Exxon and Chevron have stakes in all three big chunks of the petroleum supply chain, according to Bob McNally, president of Rapidan Energy Group.
“There’s what we call upstream, where you’re drilling for crude oil in the fields,” he said. Then there’s midstream, which is the transport of that oil. And finally, downstream which is refineries heating it up, “and turning it into the products that consumers use every day.”
Exxon’s refinery business helped lead the company to its most profitable first quarter ever. Last month, it started up an expanded unit at a refinery in Texas. But that’s the exception since the pandemic started three years ago.
David Ruisard of the consultancy Argus Media said 2020 “was complete chaos,” and most people stopped driving and flying which left refineries with a big problem.
“They had to pay people to take crude off their hands at one point. And I think there was real concern about how long this would go on,” he said.
Since then, at least half a dozen major refineries have stopped producing gasoline. Industry observers say that’s why fuel prices have stayed high even as crude prices have fallen.

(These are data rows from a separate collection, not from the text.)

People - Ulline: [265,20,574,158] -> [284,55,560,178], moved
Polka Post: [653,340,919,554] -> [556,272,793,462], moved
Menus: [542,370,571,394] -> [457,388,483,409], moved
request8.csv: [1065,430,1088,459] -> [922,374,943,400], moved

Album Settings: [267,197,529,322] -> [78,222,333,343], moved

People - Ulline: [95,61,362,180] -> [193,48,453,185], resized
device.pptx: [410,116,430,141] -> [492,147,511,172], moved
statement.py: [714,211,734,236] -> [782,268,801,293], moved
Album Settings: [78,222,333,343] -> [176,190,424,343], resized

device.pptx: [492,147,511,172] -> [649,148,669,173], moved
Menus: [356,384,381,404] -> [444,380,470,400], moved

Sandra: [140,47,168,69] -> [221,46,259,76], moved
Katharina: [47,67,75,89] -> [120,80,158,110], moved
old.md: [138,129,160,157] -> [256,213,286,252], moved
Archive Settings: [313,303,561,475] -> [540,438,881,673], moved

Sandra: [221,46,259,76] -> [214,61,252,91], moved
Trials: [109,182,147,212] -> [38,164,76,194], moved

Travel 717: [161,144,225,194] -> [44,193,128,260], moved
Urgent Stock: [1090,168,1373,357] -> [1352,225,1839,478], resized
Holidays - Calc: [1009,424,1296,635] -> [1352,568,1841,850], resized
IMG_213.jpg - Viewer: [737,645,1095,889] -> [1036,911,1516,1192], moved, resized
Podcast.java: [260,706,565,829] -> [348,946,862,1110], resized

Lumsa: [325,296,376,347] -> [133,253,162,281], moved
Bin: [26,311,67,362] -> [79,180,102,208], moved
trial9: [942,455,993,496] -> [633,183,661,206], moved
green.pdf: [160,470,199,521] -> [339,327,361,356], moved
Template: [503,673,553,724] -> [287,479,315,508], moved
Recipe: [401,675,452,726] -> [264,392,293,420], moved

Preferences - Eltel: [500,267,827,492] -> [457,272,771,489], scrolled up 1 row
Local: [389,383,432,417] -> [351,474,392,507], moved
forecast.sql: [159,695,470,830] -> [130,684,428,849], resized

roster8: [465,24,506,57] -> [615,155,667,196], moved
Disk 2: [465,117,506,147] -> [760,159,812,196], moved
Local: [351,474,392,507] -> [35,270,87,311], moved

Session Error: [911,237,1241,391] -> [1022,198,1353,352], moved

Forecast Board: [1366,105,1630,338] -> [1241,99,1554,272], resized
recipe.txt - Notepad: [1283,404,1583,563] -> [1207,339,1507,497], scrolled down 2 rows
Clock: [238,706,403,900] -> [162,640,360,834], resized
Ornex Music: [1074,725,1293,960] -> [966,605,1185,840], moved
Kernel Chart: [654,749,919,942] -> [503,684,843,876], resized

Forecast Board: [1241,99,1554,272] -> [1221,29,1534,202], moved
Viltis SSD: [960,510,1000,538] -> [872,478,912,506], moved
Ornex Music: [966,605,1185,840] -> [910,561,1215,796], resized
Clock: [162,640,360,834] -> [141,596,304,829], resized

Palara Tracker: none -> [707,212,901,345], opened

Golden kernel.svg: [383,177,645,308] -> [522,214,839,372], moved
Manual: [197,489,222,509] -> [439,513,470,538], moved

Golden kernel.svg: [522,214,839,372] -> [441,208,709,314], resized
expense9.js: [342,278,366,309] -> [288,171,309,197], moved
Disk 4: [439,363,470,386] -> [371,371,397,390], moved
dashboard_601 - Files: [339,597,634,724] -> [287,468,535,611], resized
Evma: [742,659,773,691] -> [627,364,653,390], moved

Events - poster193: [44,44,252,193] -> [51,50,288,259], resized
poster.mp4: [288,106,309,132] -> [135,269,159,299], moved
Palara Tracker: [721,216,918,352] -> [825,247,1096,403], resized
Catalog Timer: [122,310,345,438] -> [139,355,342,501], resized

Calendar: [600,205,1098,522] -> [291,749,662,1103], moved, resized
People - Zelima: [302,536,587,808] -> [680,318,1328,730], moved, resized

Trey Cowan with the Institute for Energy Economics and Financial Analysis said Exxon and Chevron have done well as prices have slipped because they have stakes in refining and drilling.
“If oil prices are high, you’re making more money on that side,” he explained. “But when oil prices are low, then you’re making more money on the refining side.”
And the whole industry is looking at an increase in demand as more drivers hit the road this summer.